▶ _Task to carry out_
Reproduce the rows below verbatim, from the first line through the line containing "profissionais especializados no ramo de", including that line.

*** Block opens ***

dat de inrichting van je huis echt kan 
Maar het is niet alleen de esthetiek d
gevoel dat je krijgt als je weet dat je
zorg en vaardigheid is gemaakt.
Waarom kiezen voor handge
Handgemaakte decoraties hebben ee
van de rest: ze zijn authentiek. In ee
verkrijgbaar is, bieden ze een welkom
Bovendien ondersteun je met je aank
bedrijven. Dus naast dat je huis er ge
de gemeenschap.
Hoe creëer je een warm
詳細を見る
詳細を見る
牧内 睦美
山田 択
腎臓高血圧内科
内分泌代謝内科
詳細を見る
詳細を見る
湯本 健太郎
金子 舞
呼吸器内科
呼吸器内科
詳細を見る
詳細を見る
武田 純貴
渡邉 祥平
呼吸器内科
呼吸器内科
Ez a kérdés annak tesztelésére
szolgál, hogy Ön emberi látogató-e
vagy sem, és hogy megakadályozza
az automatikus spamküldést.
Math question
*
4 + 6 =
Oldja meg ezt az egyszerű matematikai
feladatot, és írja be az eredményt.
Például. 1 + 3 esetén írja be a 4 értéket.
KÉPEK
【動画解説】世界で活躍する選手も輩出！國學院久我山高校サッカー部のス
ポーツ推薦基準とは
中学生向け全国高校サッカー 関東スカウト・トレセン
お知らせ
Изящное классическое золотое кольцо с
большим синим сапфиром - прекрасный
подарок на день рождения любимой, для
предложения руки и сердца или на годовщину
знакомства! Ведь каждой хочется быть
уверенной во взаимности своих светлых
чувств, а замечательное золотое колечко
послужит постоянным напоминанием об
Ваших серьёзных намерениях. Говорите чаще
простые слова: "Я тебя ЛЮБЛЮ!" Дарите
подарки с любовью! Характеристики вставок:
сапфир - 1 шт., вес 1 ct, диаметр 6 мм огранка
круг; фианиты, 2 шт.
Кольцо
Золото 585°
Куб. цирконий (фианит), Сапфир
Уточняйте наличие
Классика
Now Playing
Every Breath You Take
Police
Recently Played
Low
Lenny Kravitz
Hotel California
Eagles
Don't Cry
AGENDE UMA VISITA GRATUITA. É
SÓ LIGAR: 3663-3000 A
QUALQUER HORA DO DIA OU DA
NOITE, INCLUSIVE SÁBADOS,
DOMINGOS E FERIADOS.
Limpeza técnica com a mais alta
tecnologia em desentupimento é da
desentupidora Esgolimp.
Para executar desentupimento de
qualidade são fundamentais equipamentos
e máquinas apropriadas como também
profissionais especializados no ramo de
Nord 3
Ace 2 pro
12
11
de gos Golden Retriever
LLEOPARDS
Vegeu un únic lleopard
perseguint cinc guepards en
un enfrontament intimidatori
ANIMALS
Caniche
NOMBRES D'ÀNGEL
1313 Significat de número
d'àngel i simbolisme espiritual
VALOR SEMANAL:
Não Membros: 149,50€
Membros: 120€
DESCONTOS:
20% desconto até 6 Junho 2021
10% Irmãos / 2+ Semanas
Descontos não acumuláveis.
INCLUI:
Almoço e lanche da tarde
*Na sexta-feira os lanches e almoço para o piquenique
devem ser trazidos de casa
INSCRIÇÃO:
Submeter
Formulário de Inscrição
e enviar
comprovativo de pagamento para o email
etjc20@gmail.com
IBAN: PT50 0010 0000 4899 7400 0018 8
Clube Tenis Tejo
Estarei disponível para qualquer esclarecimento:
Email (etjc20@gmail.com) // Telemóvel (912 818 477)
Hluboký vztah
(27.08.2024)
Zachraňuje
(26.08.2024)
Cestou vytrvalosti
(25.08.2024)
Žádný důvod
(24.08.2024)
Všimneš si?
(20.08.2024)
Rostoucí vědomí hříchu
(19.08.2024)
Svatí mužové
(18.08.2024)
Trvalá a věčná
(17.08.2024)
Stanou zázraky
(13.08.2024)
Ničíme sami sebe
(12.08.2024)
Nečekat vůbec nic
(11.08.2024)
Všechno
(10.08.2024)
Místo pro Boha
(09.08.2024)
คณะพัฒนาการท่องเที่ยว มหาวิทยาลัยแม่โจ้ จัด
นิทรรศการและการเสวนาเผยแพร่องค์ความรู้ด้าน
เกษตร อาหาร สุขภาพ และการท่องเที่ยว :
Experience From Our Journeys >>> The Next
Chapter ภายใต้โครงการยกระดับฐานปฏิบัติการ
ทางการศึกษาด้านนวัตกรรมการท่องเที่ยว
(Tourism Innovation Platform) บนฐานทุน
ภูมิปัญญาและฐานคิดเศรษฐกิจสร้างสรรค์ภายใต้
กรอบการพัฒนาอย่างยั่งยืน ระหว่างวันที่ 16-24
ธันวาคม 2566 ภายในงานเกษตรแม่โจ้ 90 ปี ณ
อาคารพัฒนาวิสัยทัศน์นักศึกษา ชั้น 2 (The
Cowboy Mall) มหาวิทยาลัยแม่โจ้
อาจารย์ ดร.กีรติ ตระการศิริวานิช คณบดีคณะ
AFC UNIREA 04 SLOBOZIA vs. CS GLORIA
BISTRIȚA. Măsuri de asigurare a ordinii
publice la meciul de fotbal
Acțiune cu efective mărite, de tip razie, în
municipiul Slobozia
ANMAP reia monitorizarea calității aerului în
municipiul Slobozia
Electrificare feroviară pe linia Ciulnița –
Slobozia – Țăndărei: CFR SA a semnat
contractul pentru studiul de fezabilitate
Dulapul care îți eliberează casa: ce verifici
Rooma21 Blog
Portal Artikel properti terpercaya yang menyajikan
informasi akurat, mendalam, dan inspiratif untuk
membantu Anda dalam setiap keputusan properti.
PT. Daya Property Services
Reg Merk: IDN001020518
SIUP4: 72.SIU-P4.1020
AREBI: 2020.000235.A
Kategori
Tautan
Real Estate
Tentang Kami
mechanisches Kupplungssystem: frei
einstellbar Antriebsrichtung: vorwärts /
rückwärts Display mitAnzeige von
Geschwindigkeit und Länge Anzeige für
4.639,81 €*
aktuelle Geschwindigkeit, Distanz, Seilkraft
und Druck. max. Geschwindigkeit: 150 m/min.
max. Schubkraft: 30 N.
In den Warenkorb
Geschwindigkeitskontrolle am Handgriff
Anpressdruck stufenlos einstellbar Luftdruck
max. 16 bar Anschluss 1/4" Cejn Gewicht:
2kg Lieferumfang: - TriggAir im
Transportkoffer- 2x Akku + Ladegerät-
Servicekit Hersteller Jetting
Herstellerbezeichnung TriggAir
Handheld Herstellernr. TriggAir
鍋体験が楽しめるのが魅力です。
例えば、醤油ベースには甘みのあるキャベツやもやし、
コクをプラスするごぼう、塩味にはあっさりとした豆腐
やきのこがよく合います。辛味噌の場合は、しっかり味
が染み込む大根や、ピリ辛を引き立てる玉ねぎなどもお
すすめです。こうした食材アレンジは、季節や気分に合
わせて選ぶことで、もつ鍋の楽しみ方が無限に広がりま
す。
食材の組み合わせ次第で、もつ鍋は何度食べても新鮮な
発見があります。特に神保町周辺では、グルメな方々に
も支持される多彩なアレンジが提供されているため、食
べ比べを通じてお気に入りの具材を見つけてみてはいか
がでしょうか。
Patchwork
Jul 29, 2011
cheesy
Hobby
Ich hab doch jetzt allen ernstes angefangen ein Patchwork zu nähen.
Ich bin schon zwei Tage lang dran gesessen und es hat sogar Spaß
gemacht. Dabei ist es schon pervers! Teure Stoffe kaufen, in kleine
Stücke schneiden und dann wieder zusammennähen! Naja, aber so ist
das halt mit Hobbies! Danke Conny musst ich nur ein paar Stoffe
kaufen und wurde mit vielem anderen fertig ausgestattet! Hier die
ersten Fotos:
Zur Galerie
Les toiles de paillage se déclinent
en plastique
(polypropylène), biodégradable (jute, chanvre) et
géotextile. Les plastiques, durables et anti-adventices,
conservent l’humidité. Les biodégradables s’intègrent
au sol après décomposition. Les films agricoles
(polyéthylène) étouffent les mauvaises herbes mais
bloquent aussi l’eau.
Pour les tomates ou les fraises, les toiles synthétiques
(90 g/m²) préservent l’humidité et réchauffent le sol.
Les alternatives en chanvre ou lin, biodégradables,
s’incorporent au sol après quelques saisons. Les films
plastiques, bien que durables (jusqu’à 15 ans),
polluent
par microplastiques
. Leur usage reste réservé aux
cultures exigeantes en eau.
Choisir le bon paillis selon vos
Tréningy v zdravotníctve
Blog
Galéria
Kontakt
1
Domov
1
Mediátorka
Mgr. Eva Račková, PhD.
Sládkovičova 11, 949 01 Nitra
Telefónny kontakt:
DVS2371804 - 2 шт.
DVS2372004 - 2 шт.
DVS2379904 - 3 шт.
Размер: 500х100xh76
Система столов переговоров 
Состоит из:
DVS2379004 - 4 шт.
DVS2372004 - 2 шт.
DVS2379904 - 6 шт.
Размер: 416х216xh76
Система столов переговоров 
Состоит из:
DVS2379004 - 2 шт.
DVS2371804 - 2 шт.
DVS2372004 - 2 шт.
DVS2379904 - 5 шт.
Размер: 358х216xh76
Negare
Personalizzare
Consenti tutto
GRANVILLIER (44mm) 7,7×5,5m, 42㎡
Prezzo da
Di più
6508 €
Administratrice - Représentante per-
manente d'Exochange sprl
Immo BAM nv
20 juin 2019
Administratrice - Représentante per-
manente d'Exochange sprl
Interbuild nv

*** Block closes ***

▶ _Task answer_
dat de inrichting van je huis echt kan 
Maar het is niet alleen de esthetiek d
gevoel dat je krijgt als je weet dat je
zorg en vaardigheid is gemaakt.
Waarom kiezen voor handge
Handgemaakte decoraties hebben ee
van de rest: ze zijn authentiek. In ee
verkrijgbaar is, bieden ze een welkom
Bovendien ondersteun je met je aank
bedrijven. Dus naast dat je huis er ge
de gemeenschap.
Hoe creëer je een warm
詳細を見る
詳細を見る
牧内 睦美
山田 択
腎臓高血圧内科
内分泌代謝内科
詳細を見る
詳細を見る
湯本 健太郎
金子 舞
呼吸器内科
呼吸器内科
詳細を見る
詳細を見る
武田 純貴
渡邉 祥平
呼吸器内科
呼吸器内科
Ez a kérdés annak tesztelésére
szolgál, hogy Ön emberi látogató-e
vagy sem, és hogy megakadályozza
az automatikus spamküldést.
Math question
*
4 + 6 =
Oldja meg ezt az egyszerű matematikai
feladatot, és írja be az eredményt.
Például. 1 + 3 esetén írja be a 4 értéket.
KÉPEK
【動画解説】世界で活躍する選手も輩出！國學院久我山高校サッカー部のス
ポーツ推薦基準とは
中学生向け全国高校サッカー 関東スカウト・トレセン
お知らせ
Изящное классическое золотое кольцо с
большим синим сапфиром - прекрасный
подарок на день рождения любимой, для
предложения руки и сердца или на годовщину
знакомства! Ведь каждой хочется быть
уверенной во взаимности своих светлых
чувств, а замечательное золотое колечко
послужит постоянным напоминанием об
Ваших серьёзных намерениях. Говорите чаще
простые слова: "Я тебя ЛЮБЛЮ!" Дарите
подарки с любовью! Характеристики вставок:
сапфир - 1 шт., вес 1 ct, диаметр 6 мм огранка
круг; фианиты, 2 шт.
Кольцо
Золото 585°
Куб. цирконий (фианит), Сапфир
Уточняйте наличие
Классика
Now Playing
Every Breath You Take
Police
Recently Played
Low
Lenny Kravitz
Hotel California
Eagles
Don't Cry
AGENDE UMA VISITA GRATUITA. É
SÓ LIGAR: 3663-3000 A
QUALQUER HORA DO DIA OU DA
NOITE, INCLUSIVE SÁBADOS,
DOMINGOS E FERIADOS.
Limpeza técnica com a mais alta
tecnologia em desentupimento é da
desentupidora Esgolimp.
Para executar desentupimento de
qualidade são fundamentais equipamentos
e máquinas apropriadas como também
profissionais especializados no ramo de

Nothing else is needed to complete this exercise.